Primeira parte intensa e muito equilibrada
Já dentro de campo, o encontro começou a um ritmo elevado, com ambas as equipas a entrarem determinadas e a discutirem cada lance com intensidade. O Sporting mostrou-se mais eficaz nos momentos iniciais, conseguindo ganhar vantagem, mas o Porto respondeu e manteve o jogo aberto.
O duelo foi marcado por constantes alternâncias de momento e um ritmo frenético, com oportunidades em ambas as balizas. Ainda assim, os leões conseguiram segurar a vantagem nos instantes finais da primeira parte, chegando ao intervalo com três golos de diferença (16-19) num jogo muito disputado.
Segunda parte de loucos mantém tudo em aberto
A segunda parte foi ainda mais intensa e equilibrada, com as duas equipas sempre taco a taco no marcador. O Sporting conseguiu manter-se quase sempre na frente, ainda que por margens mínimas, com o Porto a responder e a nunca deixar fugir o jogo.

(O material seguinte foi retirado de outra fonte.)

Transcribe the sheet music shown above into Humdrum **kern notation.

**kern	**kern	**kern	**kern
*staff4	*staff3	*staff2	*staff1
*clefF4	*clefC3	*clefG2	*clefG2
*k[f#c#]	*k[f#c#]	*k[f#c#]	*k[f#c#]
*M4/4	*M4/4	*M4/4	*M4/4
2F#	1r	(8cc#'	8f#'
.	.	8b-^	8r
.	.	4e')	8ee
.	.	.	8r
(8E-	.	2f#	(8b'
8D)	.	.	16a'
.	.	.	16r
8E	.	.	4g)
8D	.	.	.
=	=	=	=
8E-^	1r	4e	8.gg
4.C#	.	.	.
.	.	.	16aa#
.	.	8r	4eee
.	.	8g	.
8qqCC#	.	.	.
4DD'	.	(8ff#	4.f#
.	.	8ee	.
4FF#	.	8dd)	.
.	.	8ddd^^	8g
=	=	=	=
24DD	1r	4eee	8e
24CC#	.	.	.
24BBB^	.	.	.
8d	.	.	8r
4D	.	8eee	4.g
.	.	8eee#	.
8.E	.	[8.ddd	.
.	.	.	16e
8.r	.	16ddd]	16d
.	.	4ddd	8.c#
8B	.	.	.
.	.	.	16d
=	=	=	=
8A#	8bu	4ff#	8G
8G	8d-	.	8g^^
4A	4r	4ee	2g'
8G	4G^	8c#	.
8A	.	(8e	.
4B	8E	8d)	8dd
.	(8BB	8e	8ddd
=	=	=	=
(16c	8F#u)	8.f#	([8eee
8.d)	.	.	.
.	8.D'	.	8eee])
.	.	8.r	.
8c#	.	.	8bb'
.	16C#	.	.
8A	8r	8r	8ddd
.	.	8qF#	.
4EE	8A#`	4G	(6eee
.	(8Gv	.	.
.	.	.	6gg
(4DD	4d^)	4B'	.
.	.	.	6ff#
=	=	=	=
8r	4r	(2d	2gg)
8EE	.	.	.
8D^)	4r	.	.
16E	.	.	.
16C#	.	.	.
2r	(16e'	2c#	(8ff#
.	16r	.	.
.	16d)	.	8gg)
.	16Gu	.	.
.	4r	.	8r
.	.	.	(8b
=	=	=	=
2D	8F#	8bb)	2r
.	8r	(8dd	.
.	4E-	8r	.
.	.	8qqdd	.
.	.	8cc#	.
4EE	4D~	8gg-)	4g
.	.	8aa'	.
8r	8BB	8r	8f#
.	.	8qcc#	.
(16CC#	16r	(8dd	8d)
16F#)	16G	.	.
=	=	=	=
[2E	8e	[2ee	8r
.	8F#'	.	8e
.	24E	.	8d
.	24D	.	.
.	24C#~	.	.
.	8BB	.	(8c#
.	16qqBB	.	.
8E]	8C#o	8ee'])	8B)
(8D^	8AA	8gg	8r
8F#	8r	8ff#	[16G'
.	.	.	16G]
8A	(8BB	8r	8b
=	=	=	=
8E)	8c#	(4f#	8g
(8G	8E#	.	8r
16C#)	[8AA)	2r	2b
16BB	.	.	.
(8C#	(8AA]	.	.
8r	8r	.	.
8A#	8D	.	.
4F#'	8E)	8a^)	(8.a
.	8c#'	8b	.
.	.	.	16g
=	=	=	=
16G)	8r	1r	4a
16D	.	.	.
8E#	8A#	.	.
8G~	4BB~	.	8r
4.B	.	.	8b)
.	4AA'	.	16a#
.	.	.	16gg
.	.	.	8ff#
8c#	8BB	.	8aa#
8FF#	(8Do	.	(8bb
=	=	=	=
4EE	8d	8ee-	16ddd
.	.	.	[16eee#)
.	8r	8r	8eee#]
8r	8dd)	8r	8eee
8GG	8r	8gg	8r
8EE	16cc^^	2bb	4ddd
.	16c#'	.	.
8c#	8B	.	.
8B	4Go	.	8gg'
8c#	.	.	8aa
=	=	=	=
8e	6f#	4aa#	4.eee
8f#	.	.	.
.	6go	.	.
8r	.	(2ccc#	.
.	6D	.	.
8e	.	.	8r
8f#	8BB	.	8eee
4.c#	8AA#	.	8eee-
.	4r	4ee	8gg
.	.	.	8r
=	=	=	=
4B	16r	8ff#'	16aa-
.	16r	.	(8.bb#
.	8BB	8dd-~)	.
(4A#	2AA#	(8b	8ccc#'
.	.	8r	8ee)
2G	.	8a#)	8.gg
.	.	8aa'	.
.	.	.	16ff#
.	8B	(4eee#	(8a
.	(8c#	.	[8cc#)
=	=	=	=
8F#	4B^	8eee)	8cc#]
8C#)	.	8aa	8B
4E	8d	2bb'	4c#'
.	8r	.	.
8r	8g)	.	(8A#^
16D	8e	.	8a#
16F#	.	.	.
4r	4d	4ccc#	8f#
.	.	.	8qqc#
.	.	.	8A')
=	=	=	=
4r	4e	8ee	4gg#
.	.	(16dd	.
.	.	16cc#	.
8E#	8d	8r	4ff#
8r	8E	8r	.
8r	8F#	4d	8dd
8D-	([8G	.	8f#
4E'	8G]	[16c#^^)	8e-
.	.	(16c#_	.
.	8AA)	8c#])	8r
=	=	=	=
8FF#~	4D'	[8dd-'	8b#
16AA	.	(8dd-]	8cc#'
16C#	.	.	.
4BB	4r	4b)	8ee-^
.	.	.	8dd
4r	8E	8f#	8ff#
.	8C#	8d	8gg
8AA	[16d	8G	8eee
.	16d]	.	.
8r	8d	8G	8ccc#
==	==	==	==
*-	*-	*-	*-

Aos 43 minutos, os dragões conseguiram, pela primeira vez no encontro, colocar-se em vantagem por Hurtado, incendiando o Dragão Arena. Ainda assim, o Sporting reagiu e manteve a discussão do resultado até final, num clássico decidido nos detalhes.
O encontro terminou com 29-33, favorável ao Sporting, num desfecho com forte impacto nas contas do título. Os leões, que já partiam com vantagem pontual, dão assim um passo muito importante rumo ao tricampeonato, deixando o Porto, que entrou sem margem de erro, em posição muito delicada na luta pelo Campeonato de Andebol.